College rolled in and, just for fun, I’d get up the courage to ask people out on a regular basis. Sure I was flatly rejected most of the time, but I was OK with that. I’d learned to be OK with it. I didn’t need to prove anything to anyone by actually dating. The challenge was in the asking.
The challenge was in finding the confidence to put myself out there.
That confidence–perhaps the most valuable gem was all have hiding within ourselves–is the key to many things. Confidence that, yes, we are good enough. That, yes, we’re just fine being who we are. That, yes, having someone else around would be nice, but it’s not necessary to be a complete person.
When I mention that I’ve been single for more than eight and a half years, I get a lot of different reactions. Most of them are of the “My god! I could never do that!” variety of disbelief. They ask me how I’ve managed.
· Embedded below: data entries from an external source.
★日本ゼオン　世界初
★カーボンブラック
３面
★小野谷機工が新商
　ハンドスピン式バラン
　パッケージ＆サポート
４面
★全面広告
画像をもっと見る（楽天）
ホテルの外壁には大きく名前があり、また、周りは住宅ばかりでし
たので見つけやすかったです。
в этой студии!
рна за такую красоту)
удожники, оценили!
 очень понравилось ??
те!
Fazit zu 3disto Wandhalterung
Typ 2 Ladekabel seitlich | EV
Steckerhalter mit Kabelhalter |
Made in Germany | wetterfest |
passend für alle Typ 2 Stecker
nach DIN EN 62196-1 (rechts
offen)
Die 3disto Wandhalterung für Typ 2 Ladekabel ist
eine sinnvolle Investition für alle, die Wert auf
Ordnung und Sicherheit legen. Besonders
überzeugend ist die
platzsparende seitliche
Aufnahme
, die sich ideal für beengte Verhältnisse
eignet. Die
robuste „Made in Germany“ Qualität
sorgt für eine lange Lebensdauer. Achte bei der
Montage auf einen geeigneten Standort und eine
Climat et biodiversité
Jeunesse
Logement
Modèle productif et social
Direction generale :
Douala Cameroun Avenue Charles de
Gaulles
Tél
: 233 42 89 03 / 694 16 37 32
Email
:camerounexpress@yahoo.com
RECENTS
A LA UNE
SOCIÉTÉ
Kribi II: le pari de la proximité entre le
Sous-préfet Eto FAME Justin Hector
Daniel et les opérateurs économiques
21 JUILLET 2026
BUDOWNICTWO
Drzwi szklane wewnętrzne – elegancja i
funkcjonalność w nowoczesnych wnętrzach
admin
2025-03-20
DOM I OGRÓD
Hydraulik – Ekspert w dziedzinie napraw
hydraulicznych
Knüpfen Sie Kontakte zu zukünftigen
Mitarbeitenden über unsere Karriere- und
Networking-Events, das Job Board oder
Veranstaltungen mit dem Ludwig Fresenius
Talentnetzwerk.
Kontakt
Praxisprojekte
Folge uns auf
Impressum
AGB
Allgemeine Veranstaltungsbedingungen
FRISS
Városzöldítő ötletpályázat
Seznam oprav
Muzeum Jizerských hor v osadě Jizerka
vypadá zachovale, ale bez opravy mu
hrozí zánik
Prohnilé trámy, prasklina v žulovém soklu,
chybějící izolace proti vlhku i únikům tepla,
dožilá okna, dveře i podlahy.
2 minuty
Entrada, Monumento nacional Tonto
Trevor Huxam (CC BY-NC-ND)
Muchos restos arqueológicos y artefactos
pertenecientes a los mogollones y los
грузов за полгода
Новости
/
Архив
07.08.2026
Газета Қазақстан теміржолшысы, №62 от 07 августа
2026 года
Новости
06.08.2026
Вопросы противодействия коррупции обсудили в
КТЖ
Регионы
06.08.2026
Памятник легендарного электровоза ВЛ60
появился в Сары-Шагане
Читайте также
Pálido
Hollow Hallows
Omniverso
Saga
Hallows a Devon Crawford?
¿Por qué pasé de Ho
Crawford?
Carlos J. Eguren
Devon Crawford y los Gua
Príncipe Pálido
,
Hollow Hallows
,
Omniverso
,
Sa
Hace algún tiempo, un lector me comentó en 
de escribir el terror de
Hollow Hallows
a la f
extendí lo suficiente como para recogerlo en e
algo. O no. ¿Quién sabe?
Truth be told, I don’t often think about it. I hit a comfort zone years ago. I got to the point where I knew what I needed (mostly through looking at my crushes and past relationships) and realized that I had it. I knew what I wanted and realized that most of it wasn’t really that important or was a product of external forces (there is a great deal of pressure out there to be in a relationship of some sort).
I simply chose to do without romantic attachments. And I found enough confidence within myself to do just that.
But every now and then I start to feel the need for a new challenge. A need to disrupt the comfortable pattern I’ve fallen in to. A desire to once again put that confidence to the test by putting myself out there to be flatly rejected and laughed at–or to still be surprised that other people think I’m just as worthwhile as I know I am. Comfort needs to be periodically disrupted in order to be fully appreciated. Old knowledge needs to be tested to be sure it’s still true.
The greatest confidence game we ever play is with ourselves–and it has nothing at all in common with the cajoling and misdirection of underhanded con-men. Your personal con game is all about finding yourself and not being afraid to let others find you, too.
Some things never change… the thrill of the question “Hey, you wanna go out sometime?” is one of them.
And once you discover it, the deep knowledge that even if the answer is “No” that things will be just fine is another.
Together, those two constants can make for some very good stories, especially when the answer is “No.”
Maybe it’s time to start gathering stories like that again.